> _Action item_:
Omitting the pictures, print every line below exactly as it stands.

> _Extracted records_:

== Segment start ==

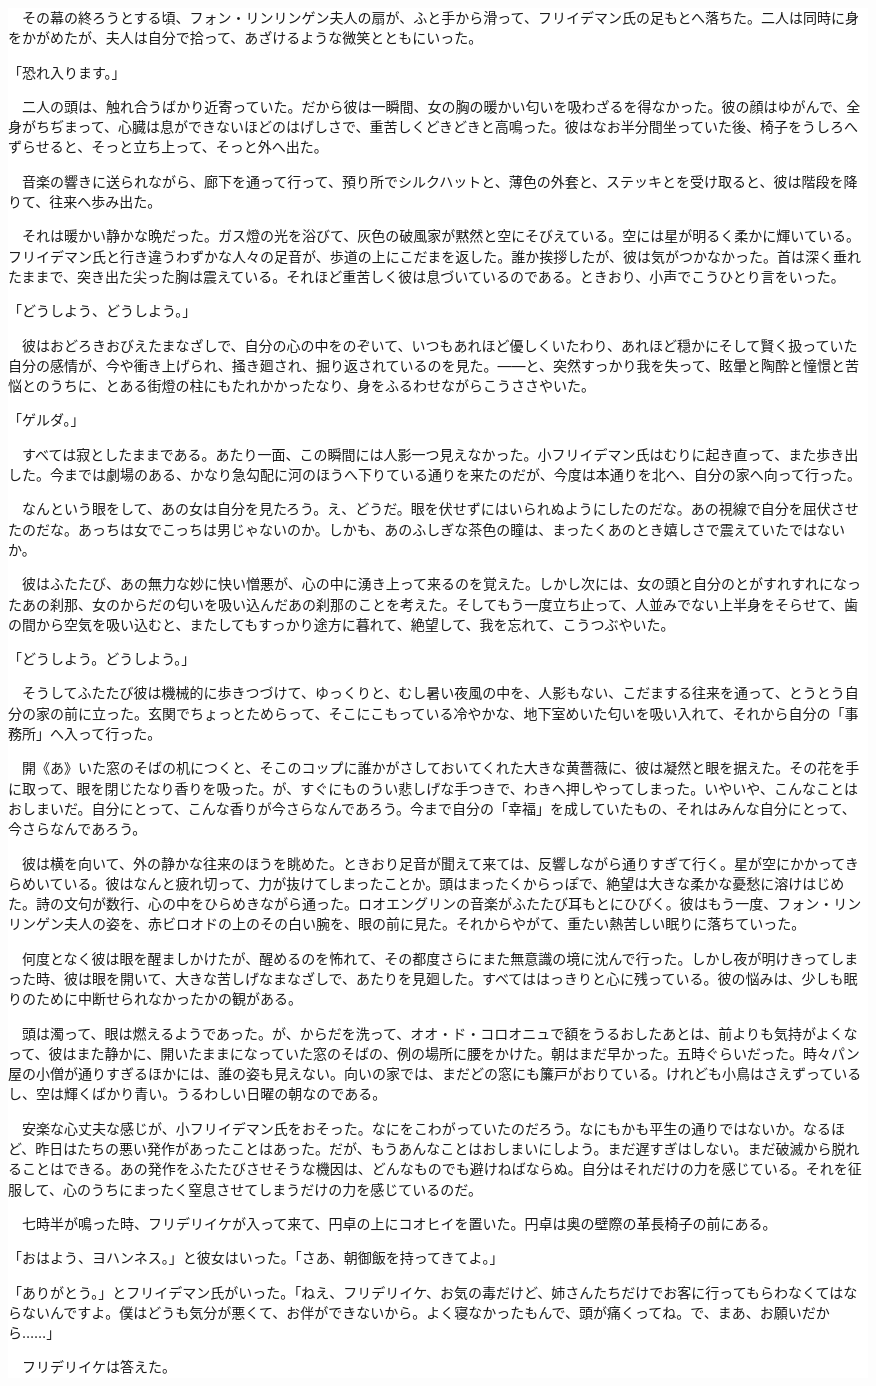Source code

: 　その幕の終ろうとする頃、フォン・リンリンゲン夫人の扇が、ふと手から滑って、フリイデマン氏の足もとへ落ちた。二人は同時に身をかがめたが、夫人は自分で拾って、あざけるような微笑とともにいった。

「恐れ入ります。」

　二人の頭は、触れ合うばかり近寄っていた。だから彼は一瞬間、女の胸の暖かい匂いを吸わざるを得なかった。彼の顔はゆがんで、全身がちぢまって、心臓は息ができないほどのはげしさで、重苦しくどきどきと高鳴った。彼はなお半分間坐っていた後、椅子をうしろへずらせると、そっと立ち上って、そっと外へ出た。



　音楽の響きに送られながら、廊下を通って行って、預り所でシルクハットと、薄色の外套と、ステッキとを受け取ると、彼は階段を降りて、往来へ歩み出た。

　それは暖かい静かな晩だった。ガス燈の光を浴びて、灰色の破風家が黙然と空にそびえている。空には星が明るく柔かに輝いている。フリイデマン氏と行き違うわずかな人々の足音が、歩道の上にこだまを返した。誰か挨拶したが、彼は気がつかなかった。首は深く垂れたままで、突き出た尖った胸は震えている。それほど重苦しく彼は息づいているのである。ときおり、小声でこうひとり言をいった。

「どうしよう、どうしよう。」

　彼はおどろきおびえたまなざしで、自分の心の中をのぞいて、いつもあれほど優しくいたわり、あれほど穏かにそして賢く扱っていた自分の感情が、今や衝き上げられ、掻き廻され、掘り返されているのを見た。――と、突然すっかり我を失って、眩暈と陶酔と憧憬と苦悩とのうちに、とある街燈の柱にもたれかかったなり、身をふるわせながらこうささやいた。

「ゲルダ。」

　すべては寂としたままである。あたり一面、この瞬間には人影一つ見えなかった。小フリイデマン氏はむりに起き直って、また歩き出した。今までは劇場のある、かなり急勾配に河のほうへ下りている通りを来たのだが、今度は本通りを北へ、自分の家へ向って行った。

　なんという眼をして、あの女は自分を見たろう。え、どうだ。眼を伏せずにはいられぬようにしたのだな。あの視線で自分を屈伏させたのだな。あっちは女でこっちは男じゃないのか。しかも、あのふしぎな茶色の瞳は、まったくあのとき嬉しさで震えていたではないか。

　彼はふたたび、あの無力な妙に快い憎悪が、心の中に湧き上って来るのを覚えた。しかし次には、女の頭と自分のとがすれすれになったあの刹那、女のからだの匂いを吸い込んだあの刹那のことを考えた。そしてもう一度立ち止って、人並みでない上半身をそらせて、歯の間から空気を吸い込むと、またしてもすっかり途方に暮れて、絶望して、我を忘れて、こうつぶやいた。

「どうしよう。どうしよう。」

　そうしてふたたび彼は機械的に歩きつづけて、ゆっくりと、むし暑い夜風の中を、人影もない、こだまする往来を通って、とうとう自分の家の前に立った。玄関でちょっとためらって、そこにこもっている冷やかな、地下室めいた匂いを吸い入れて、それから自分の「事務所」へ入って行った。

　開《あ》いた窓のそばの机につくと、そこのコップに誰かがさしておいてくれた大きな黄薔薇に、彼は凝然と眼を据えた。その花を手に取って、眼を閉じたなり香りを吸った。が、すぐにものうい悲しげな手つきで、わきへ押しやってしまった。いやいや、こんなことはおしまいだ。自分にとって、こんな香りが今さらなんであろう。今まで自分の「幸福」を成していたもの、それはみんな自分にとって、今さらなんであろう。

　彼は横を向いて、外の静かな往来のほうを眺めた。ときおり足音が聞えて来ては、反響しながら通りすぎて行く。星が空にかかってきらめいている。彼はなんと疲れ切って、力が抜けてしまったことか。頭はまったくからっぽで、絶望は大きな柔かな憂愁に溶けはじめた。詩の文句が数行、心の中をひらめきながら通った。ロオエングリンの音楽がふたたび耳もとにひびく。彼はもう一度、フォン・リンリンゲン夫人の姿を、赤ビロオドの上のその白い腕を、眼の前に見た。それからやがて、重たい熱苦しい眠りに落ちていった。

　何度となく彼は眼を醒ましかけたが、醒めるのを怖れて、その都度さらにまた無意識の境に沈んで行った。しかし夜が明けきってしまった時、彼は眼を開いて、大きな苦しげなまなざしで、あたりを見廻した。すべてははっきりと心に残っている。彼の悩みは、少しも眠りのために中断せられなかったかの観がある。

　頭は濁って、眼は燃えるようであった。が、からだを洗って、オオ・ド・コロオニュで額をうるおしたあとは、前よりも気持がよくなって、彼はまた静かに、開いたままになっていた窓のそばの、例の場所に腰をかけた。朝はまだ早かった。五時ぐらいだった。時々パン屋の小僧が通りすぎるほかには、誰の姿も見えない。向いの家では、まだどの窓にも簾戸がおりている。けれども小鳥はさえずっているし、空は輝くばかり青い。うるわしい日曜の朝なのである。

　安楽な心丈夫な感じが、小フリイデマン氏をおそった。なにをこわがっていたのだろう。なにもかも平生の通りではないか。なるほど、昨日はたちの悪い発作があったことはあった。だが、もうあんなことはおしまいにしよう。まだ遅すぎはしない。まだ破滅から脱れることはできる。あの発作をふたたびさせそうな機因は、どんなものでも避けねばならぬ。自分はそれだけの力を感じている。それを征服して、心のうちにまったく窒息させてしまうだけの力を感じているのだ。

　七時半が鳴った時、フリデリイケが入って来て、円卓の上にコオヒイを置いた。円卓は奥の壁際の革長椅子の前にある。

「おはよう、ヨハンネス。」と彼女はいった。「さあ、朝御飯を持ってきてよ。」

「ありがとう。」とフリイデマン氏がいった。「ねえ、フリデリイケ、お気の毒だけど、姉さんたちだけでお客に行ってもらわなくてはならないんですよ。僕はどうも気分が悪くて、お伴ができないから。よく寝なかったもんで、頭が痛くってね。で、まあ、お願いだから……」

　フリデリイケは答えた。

== Segment end ==

> _Response to the exercise_:
Source code

: 　その幕の終ろうとする頃、フォン・リンリンゲン夫人の扇が、ふと手から滑って、フリイデマン氏の足もとへ落ちた。二人は同時に身をかがめたが、夫人は自分で拾って、あざけるような微笑とともにいった。

「恐れ入ります。」

　二人の頭は、触れ合うばかり近寄っていた。だから彼は一瞬間、女の胸の暖かい匂いを吸わざるを得なかった。彼の顔はゆがんで、全身がちぢまって、心臓は息ができないほどのはげしさで、重苦しくどきどきと高鳴った。彼はなお半分間坐っていた後、椅子をうしろへずらせると、そっと立ち上って、そっと外へ出た。



　音楽の響きに送られながら、廊下を通って行って、預り所でシルクハットと、薄色の外套と、ステッキとを受け取ると、彼は階段を降りて、往来へ歩み出た。

　それは暖かい静かな晩だった。ガス燈の光を浴びて、灰色の破風家が黙然と空にそびえている。空には星が明るく柔かに輝いている。フリイデマン氏と行き違うわずかな人々の足音が、歩道の上にこだまを返した。誰か挨拶したが、彼は気がつかなかった。首は深く垂れたままで、突き出た尖った胸は震えている。それほど重苦しく彼は息づいているのである。ときおり、小声でこうひとり言をいった。

「どうしよう、どうしよう。」

　彼はおどろきおびえたまなざしで、自分の心の中をのぞいて、いつもあれほど優しくいたわり、あれほど穏かにそして賢く扱っていた自分の感情が、今や衝き上げられ、掻き廻され、掘り返されているのを見た。――と、突然すっかり我を失って、眩暈と陶酔と憧憬と苦悩とのうちに、とある街燈の柱にもたれかかったなり、身をふるわせながらこうささやいた。

「ゲルダ。」

　すべては寂としたままである。あたり一面、この瞬間には人影一つ見えなかった。小フリイデマン氏はむりに起き直って、また歩き出した。今までは劇場のある、かなり急勾配に河のほうへ下りている通りを来たのだが、今度は本通りを北へ、自分の家へ向って行った。

　なんという眼をして、あの女は自分を見たろう。え、どうだ。眼を伏せずにはいられぬようにしたのだな。あの視線で自分を屈伏させたのだな。あっちは女でこっちは男じゃないのか。しかも、あのふしぎな茶色の瞳は、まったくあのとき嬉しさで震えていたではないか。

　彼はふたたび、あの無力な妙に快い憎悪が、心の中に湧き上って来るのを覚えた。しかし次には、女の頭と自分のとがすれすれになったあの刹那、女のからだの匂いを吸い込んだあの刹那のことを考えた。そしてもう一度立ち止って、人並みでない上半身をそらせて、歯の間から空気を吸い込むと、またしてもすっかり途方に暮れて、絶望して、我を忘れて、こうつぶやいた。

「どうしよう。どうしよう。」

　そうしてふたたび彼は機械的に歩きつづけて、ゆっくりと、むし暑い夜風の中を、人影もない、こだまする往来を通って、とうとう自分の家の前に立った。玄関でちょっとためらって、そこにこもっている冷やかな、地下室めいた匂いを吸い入れて、それから自分の「事務所」へ入って行った。

　開《あ》いた窓のそばの机につくと、そこのコップに誰かがさしておいてくれた大きな黄薔薇に、彼は凝然と眼を据えた。その花を手に取って、眼を閉じたなり香りを吸った。が、すぐにものうい悲しげな手つきで、わきへ押しやってしまった。いやいや、こんなことはおしまいだ。自分にとって、こんな香りが今さらなんであろう。今まで自分の「幸福」を成していたもの、それはみんな自分にとって、今さらなんであろう。

　彼は横を向いて、外の静かな往来のほうを眺めた。ときおり足音が聞えて来ては、反響しながら通りすぎて行く。星が空にかかってきらめいている。彼はなんと疲れ切って、力が抜けてしまったことか。頭はまったくからっぽで、絶望は大きな柔かな憂愁に溶けはじめた。詩の文句が数行、心の中をひらめきながら通った。ロオエングリンの音楽がふたたび耳もとにひびく。彼はもう一度、フォン・リンリンゲン夫人の姿を、赤ビロオドの上のその白い腕を、眼の前に見た。それからやがて、重たい熱苦しい眠りに落ちていった。

　何度となく彼は眼を醒ましかけたが、醒めるのを怖れて、その都度さらにまた無意識の境に沈んで行った。しかし夜が明けきってしまった時、彼は眼を開いて、大きな苦しげなまなざしで、あたりを見廻した。すべてははっきりと心に残っている。彼の悩みは、少しも眠りのために中断せられなかったかの観がある。

　頭は濁って、眼は燃えるようであった。が、からだを洗って、オオ・ド・コロオニュで額をうるおしたあとは、前よりも気持がよくなって、彼はまた静かに、開いたままになっていた窓のそばの、例の場所に腰をかけた。朝はまだ早かった。五時ぐらいだった。時々パン屋の小僧が通りすぎるほかには、誰の姿も見えない。向いの家では、まだどの窓にも簾戸がおりている。けれども小鳥はさえずっているし、空は輝くばかり青い。うるわしい日曜の朝なのである。

　安楽な心丈夫な感じが、小フリイデマン氏をおそった。なにをこわがっていたのだろう。なにもかも平生の通りではないか。なるほど、昨日はたちの悪い発作があったことはあった。だが、もうあんなことはおしまいにしよう。まだ遅すぎはしない。まだ破滅から脱れることはできる。あの発作をふたたびさせそうな機因は、どんなものでも避けねばならぬ。自分はそれだけの力を感じている。それを征服して、心のうちにまったく窒息させてしまうだけの力を感じているのだ。

　七時半が鳴った時、フリデリイケが入って来て、円卓の上にコオヒイを置いた。円卓は奥の壁際の革長椅子の前にある。

「おはよう、ヨハンネス。」と彼女はいった。「さあ、朝御飯を持ってきてよ。」

「ありがとう。」とフリイデマン氏がいった。「ねえ、フリデリイケ、お気の毒だけど、姉さんたちだけでお客に行ってもらわなくてはならないんですよ。僕はどうも気分が悪くて、お伴ができないから。よく寝なかったもんで、頭が痛くってね。で、まあ、お願いだから……」

　フリデリイケは答えた。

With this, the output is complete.